Reinforcement Learning Introduction

Today I begin the study of Reinforcement Learning, which is one of the interesting research field i would like to study. These few years we see the research team DeepMind has done a lot in this field, and made numbers of achievements. We see AlphaGo in GO, we see AlphaZero in multiple chess games, we also see DeepMind tried to create a human-like ai in the game Starcraft II. Although finally they didn’t successfully create an ai that behaves like human, maybe due to the limitation of current algorithms, ai architecture or other reasons. However, they also discover many interesting ai behaviors, like ai will lift the base on the sky, in order to avoid enemies’ attack. They are also some already made human-like ai in games like Super Mario using Reinforcement Learning.

For me, I am expecting one day i can create an immersive and powerful ai in some RPG games, like The Elder of Scrolls : Skyrim or Sim series. I am also expecting one day the NPC in games can be like a human or more crazy, we cannot even distinguish between the guy facing you is a real person or a NPC. That’s really cool!

Also, I am always thinking that, a good ai can be composed of some basic general principles, instead of combination of a vast number of special purpose tricks, procedures and heuristics. In these days, most of the ai is realized by finite state machine and behavior trees. I am not saying they are not good technologies, in truth they are very powerful in designing a good ai. But that’s not enough for an ai to behave like a human. We can try making a more complex ai, but that’s just adding more characteristics to an ai. We need some way to let ai have the ability to learn something, in the guidance of some general principles. That’s why i am interested in this field.

In the remaining of this article, I will write down what I learn and what I think after reading the book < Reinforcement Learning : An Introduction > by Richard S. Sutton and Andrew G. Barto.

Definition

Reinforcement learning is learning what to do — how to map situations to actions — so as to maximize a numerical reward signal.

Trial-and-error and delayed reward are the two most important distinguishing features of reinforcement learning.

Trial-And-Error

The learner is not told which actions to take, but instead must discover which actions yield the most reward by trying them.

Delayed Reward

In the most interesting and challenging cases, actions may affect not only the immediate reward but also the next situation and, through that, all subsequent rewards.

Exploration and Exploitation

The agent has to exploit what it has already experienced in order to obtain reward, but it also has to explore in order to make better action selections in the future.

In all, the agent must try a variety of actions and progressively favor those that appear to be best.

Elements

Reinforcement learning has the following four main elements.

Policy

A policy defines the learning agent’s way of behaving at a given time.

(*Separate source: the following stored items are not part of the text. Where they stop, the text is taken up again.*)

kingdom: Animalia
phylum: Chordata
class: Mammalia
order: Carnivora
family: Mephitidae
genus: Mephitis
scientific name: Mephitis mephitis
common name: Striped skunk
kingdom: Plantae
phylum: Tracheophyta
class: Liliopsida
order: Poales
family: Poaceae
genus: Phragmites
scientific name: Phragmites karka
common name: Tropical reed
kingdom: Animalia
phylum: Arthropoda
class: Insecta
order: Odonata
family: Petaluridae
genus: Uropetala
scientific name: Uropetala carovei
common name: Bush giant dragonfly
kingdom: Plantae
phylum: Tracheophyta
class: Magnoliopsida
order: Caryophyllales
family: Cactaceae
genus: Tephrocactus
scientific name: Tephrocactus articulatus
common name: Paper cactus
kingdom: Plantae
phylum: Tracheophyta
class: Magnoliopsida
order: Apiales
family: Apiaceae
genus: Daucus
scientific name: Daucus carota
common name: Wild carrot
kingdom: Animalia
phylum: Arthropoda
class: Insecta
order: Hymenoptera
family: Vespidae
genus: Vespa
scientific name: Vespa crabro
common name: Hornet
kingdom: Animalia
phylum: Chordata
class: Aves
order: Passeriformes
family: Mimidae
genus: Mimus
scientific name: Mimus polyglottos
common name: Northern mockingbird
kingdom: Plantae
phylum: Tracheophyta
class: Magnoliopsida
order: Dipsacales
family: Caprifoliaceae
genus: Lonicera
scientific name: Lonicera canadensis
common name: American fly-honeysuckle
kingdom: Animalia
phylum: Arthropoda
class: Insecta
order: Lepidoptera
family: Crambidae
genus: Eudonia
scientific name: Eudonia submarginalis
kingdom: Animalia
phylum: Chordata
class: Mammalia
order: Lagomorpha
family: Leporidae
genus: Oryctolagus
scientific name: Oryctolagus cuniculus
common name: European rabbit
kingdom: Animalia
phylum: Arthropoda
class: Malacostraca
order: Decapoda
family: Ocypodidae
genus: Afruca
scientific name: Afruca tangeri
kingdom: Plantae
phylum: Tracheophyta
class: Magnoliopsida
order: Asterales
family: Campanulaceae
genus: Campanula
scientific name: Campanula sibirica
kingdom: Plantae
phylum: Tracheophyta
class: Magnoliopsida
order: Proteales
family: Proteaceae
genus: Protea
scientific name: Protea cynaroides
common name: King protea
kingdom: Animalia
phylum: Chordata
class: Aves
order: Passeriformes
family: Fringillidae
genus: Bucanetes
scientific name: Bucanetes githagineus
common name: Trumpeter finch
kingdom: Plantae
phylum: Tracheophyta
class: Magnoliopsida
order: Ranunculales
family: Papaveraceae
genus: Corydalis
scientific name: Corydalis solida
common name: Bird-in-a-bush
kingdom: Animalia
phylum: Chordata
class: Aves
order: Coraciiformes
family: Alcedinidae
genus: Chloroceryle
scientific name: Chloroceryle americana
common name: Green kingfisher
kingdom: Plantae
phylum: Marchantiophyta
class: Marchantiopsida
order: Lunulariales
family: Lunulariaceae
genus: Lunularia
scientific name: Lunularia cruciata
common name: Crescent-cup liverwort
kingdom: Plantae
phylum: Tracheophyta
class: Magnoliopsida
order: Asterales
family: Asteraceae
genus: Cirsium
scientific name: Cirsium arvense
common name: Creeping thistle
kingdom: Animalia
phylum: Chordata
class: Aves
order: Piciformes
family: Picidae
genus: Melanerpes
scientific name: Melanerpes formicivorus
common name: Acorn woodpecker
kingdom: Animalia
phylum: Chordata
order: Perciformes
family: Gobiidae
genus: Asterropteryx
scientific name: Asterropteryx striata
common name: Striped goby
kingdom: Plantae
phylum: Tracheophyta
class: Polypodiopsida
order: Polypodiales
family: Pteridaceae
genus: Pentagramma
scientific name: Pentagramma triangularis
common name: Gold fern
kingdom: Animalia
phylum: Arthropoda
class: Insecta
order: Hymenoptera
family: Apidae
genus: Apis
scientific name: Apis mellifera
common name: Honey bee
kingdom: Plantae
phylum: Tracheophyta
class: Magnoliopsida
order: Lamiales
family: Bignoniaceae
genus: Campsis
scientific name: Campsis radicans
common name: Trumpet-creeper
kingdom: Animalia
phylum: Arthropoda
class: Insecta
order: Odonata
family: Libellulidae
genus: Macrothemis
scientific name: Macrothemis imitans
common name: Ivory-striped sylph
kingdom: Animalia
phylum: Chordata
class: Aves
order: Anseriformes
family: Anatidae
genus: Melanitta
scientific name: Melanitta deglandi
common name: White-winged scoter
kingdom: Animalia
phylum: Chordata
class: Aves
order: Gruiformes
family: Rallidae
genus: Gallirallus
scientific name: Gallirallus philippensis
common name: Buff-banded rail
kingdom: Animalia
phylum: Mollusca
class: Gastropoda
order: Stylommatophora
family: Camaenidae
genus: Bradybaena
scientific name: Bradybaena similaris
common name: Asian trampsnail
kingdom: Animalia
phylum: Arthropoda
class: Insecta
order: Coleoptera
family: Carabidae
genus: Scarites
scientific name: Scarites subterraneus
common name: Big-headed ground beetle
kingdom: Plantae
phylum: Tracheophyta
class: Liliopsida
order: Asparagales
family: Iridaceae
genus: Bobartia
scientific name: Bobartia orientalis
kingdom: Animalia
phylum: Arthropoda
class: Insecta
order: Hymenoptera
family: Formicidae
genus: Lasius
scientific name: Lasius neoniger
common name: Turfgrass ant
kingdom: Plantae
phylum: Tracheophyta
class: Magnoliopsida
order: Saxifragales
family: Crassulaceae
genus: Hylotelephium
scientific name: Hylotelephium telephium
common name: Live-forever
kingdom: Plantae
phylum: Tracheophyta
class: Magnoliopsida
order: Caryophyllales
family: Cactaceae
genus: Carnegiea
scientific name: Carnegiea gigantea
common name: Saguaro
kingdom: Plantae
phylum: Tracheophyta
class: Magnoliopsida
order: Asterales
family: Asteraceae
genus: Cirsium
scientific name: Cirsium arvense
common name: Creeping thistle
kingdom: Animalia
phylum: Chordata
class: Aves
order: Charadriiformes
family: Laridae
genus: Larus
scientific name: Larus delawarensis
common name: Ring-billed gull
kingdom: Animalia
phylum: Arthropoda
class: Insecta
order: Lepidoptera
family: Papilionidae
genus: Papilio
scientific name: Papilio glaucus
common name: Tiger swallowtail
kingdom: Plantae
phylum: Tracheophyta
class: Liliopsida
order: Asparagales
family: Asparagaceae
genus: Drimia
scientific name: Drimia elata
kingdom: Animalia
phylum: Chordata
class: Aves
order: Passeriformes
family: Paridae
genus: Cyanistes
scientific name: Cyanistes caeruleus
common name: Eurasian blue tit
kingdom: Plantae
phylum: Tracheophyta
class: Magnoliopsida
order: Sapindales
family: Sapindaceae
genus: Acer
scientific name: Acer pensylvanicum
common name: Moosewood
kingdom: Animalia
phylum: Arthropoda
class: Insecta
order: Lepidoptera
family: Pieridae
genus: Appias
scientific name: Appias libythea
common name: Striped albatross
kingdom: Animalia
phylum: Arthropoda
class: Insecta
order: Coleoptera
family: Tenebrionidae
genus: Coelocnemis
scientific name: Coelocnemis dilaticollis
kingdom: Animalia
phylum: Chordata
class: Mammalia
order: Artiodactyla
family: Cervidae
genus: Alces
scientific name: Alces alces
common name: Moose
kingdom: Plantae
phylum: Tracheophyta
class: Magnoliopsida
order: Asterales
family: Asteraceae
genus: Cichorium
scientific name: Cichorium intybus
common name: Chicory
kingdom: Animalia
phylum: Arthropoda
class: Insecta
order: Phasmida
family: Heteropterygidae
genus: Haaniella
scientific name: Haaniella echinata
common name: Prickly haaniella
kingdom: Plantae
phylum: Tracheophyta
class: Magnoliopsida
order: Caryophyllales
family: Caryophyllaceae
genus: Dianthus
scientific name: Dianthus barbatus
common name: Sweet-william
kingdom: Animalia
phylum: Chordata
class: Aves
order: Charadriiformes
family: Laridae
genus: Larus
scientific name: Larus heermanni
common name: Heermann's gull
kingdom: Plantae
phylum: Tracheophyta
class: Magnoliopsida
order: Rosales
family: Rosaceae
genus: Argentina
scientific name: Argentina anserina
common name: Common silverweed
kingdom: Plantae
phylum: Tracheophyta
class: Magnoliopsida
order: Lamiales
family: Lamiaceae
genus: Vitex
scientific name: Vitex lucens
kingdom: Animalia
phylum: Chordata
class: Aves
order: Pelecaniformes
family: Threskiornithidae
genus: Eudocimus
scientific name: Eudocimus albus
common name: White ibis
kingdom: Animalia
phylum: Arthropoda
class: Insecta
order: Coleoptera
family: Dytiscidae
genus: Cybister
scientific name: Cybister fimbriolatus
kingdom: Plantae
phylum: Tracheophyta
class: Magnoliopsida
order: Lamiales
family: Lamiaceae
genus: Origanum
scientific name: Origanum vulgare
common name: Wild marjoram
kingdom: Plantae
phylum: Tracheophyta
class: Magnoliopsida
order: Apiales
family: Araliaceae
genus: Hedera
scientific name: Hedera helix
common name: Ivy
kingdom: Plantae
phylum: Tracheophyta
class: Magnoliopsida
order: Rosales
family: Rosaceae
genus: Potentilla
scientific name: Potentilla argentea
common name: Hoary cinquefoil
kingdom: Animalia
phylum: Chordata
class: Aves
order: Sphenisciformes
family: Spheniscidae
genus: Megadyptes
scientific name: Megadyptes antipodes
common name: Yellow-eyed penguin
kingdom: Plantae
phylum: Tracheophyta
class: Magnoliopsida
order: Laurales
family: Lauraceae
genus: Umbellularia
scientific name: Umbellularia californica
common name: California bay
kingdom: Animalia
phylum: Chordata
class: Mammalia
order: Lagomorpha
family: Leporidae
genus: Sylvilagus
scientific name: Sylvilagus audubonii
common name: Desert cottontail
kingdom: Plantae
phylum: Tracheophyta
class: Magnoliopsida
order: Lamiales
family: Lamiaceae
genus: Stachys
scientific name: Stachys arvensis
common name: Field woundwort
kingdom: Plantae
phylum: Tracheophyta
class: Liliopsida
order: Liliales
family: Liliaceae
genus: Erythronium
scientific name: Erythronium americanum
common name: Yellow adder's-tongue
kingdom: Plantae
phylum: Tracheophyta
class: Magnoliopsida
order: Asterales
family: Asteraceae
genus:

A policy is like a mapping from state(environment) to action(decision) — In each specific case of state, which action we decide to choose. That’s also what reinforcement learning learns, to select the best policy in the policy space.

Reward Signal

A reward signal defines the goal in a reinforcement learning problem.

Reward helps us to decide whether a policy is good or not, or let’s say to estimate an action in current state.

Value Function

A value function specifies what is good in the long run.

Different from reward, a value of a state will take account of all rewards over the future, starting from the current state, to dicide whether a policy is good or not in the future. In fact, the most important component of almost all reinforcement learning algorithms we consider is a method for efficiently estimating values.

Model of Environment

A model of environment allows inferences to be made about how the environment will behave.

Here we don’t just look at the current state and reward, but also take account of the environment, predict the environment response to the policy we adopt. By this mean, we can obtain the next state and also the next reward, while in this case we don’t need trial-and-error.

Difference with Evolutionary Method

Evolutionary methods such as genetic algorithm, genetic programming, simulated annealing and other optimization methods have been used to approach reinforcement learning without using value function. Each time they select a policy from the policy state, use it to interact with environment multiple times, and finally obtain one with the best reward.

However, evolutionary method ignores much of the useful information during the process, and only care about the final result(winning posibility). This may sometimes cause misleading.

An Example: Tic-Tac-Toe

Traditionary solution:

  • Minimax
  • Dynamic Programming
  • Evolutionary Method

In reinforcement learning, we use the rule of “temporal difference learning method”.

While we are playing, we change the values of the states in which we find ourselves during the game. We attempt to make them more accurate estimates of the probabilities of winning. To do this, we need to update the previous state every time we select an optimal action and go into a new state.

If the step-size param- eter is reduced properly over time, then this method converges, for any fixed opponent, to the true probabilities of winning from each state given optimal play by our player.

Some Tips

  1. We can teach the agent some prior knowledge to improve search efficiency.
  2. Behaviors(Actions) can be continuous instead of descrete, also reward function can be.
  3. State set can be large or even infinity. How well a reinforcement learning system can work in problems with such large state sets is intimately tied to how appropriately it can generalize from past experience. Here supervised learning, neural network and deep learning may help.
  4. A model of environment(model-based system) may help to improve the learning effect. It depends on the difficulty to obtain (or learn) a good environment model which is reasonably accurate to be useful.